Extracted text:

┌──

GRAINS-U.S. wheat eases on harvest pressure, nearby corn firms
(New throughout, updates prices, market activity and comments to U.S. close)
By Julie Ingwersen
CHICAGO, June 15 (Reuters) - U.S. wheat futures ended lower on Wednesday, led by K.C. hard red winter wheat futures as the harvest progressed and forecasts signalled continued dry weather for combines rolling in the southern Plains, traders said.
Corn futures closed mixed, with strong domestic cash markets supporting nearby July futures on the Chicago Board of Trade. Soybean futures declined after a choppy session.
CBOT July soft red winter wheat settled down 1/4 cent at $10.50 per bushel, and K.C. July hard red winter wheat ended down 9 cents at $11.33-1/4. CBOT July corn finished 5-3/4 cents higher at $7.74 a bushel while July soybeans fell 4-3/4 cents to settle at $16.93-3/4.

└──

Data extract:
┌──

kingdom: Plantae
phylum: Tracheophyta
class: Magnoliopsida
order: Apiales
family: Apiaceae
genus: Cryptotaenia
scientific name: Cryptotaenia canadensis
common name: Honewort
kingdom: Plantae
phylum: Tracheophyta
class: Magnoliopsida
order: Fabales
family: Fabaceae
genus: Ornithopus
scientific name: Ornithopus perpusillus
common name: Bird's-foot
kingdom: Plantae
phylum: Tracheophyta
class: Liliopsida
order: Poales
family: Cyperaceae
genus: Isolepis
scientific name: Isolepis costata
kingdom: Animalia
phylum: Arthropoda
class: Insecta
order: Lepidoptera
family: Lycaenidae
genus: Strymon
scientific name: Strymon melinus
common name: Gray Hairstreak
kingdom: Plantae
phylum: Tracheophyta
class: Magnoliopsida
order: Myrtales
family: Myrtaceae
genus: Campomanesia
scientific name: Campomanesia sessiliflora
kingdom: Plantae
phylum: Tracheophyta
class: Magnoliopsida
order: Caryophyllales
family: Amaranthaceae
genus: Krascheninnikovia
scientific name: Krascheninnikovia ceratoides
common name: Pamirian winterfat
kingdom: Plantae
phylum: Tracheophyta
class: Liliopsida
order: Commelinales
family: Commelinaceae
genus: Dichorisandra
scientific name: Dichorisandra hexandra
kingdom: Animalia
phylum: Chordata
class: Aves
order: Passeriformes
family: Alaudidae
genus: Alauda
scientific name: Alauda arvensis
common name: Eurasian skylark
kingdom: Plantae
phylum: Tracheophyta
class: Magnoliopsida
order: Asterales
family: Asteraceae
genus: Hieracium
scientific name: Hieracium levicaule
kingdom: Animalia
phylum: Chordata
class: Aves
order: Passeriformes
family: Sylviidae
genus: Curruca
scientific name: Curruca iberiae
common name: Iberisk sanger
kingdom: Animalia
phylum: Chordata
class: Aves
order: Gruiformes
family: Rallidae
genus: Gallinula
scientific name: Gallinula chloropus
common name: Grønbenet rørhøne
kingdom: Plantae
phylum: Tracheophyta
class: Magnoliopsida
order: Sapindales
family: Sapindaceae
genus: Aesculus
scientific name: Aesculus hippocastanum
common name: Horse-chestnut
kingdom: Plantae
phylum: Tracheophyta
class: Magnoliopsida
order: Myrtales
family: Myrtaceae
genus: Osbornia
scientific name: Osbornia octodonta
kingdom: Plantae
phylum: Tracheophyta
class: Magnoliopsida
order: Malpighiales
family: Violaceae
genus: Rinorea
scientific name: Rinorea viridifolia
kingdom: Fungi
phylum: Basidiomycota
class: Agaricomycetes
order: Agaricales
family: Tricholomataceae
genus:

└──

Requirements:
1/ In the grains market report, what price per bushel did CBOT July soft red winter wheat settle at?
2/ Repeat a passage from the grains market report word for word, beginning at "GRAINS-U.S. wheat eases" and stopping after "a choppy session.".

The responses:
1/ It settled at $10.50 per bushel, down 1/4 cent.

2/
GRAINS-U.S. wheat eases on harvest pressure, nearby corn firms
(New throughout, updates prices, market activity and comments to U.S. close)
By Julie Ingwersen
CHICAGO, June 15 (Reuters) - U.S. wheat futures ended lower on Wednesday, led by K.C. hard red winter wheat futures as the harvest progressed and forecasts signalled continued dry weather for combines rolling in the southern Plains, traders said.
Corn futures closed mixed, with strong domestic cash markets supporting nearby July futures on the Chicago Board of Trade. Soybean futures declined after a choppy session.